One of the masters of creating partnerships was Steve Case, who turned AOL into the dot-com era’s version of Facebook. When he merged the company with Time-Warner in 2000, the combined value was over $350 billion.
But in the early days of AOL, there were other major players in the market, such as IBM and CompuServe. To be a winner, Case realized that partnerships would be important in supercharging his growth. And he saw Apple as a key.
Case went from Virginia to Cupertino, California and lived in a hotel for months while trying to form a partnership with Apple. He vowed not to leave until he had a deal. In the end, his determination paid off, and the Apple relationship turned out to be critical for AOL’s success.
Despite all this, partnerships are not cure-alls. The dependency can prove fatal for a company. There are many examples, such as what happened with LookSmart. A pioneering online search engine, the company relied on Microsoft for its distribution. The problem was that LookSmart did not seek out
ways to diversify its revenues. By 2003, Microsoft accounted for a whopping 65% of revenues. As online search marketing became more profitable, as demonstrated by the growth of Google, Microsoft wanted its own platform. As a result, the company did not renew the partnership agreement, and LookSmart’s stock price collapsed. Since then, it has not been able to recover.
Viral Distribution
All distribution strategies have a cost, but the expenditure for one is extremely low: viral marketing. In fact, the cost is often near zero. The reason is that your users get other users to join.
When a product is viral, growth is usually explosive, and the company almost inevitably becomes a mega-player. Examples include Hotmail, Skype, YouTube, Dropbox, and, yes, Facebook.
To determine whether a product is viral, you need to understand the viral coefficient, which shows the conversion rate of a user to the number of invites. For example, suppose a person signs up and invites ten friends. With a conversion rate of 15%, the viral coefficient is 1.5. Keep in mind that if it’s greater than 1, you probably have a viral product.
But you need something else: a quick conversion cycle. If it takes six months for a user to send out invites, then your product won’t reach breakout velocity. For a truly viral product, users need to send out invites within 24 hours of signing up.

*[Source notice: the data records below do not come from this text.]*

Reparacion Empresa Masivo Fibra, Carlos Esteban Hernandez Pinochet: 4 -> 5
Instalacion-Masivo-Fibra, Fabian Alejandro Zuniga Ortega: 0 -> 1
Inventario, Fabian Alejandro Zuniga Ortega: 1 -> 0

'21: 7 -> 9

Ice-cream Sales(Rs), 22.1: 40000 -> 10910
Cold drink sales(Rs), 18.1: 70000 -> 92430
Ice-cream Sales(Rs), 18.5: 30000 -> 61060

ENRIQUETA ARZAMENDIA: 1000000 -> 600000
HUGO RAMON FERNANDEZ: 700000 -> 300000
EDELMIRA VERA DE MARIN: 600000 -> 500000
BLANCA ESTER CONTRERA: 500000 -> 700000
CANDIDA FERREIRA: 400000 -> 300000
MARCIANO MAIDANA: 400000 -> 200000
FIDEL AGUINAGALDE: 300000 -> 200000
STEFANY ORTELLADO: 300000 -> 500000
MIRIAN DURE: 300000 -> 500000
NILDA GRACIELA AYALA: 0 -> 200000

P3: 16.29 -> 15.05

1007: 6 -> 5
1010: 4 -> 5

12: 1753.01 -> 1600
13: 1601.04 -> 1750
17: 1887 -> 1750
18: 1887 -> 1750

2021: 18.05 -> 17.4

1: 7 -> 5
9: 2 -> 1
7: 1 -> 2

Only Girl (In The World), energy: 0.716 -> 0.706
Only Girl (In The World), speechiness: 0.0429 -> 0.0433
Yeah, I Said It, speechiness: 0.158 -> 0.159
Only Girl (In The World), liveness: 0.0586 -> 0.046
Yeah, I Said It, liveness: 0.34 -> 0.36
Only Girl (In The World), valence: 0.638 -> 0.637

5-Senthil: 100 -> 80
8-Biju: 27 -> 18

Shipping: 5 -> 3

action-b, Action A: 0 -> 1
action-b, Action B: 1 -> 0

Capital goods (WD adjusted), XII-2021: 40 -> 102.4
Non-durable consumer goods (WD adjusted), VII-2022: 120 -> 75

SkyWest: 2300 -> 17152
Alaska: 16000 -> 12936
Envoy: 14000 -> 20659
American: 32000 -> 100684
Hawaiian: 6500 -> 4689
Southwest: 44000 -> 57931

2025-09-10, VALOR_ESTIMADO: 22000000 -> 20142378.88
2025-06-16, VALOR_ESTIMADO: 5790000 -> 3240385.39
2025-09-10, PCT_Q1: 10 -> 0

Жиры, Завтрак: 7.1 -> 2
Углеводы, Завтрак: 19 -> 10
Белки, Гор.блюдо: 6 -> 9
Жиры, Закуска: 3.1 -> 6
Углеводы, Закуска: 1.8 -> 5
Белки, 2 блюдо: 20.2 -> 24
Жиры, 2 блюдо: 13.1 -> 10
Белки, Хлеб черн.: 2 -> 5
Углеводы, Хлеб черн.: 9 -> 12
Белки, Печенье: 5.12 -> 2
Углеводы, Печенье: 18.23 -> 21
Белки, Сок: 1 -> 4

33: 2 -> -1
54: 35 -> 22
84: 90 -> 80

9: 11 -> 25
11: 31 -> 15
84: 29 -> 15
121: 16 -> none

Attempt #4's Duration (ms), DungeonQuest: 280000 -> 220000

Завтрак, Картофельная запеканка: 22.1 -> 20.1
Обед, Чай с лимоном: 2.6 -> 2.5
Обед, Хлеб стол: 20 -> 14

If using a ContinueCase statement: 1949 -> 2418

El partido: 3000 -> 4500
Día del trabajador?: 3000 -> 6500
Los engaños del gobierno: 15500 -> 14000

The problem is that few products are viral. But don’t despair: there are things you can do to bring viral magic to your product. One of the simplest approaches is to place buttons on your site that allow users to send messages to their friends via Twitter or Facebook. This is a no-brainer.
Or you may want to provide rewards for referrals. This has been the case with Dropbox, which provides free storage for each new user who joins. It’s a great incentive and has resulted in a huge number of sign-ups. Dropbox now has more than 50 million users.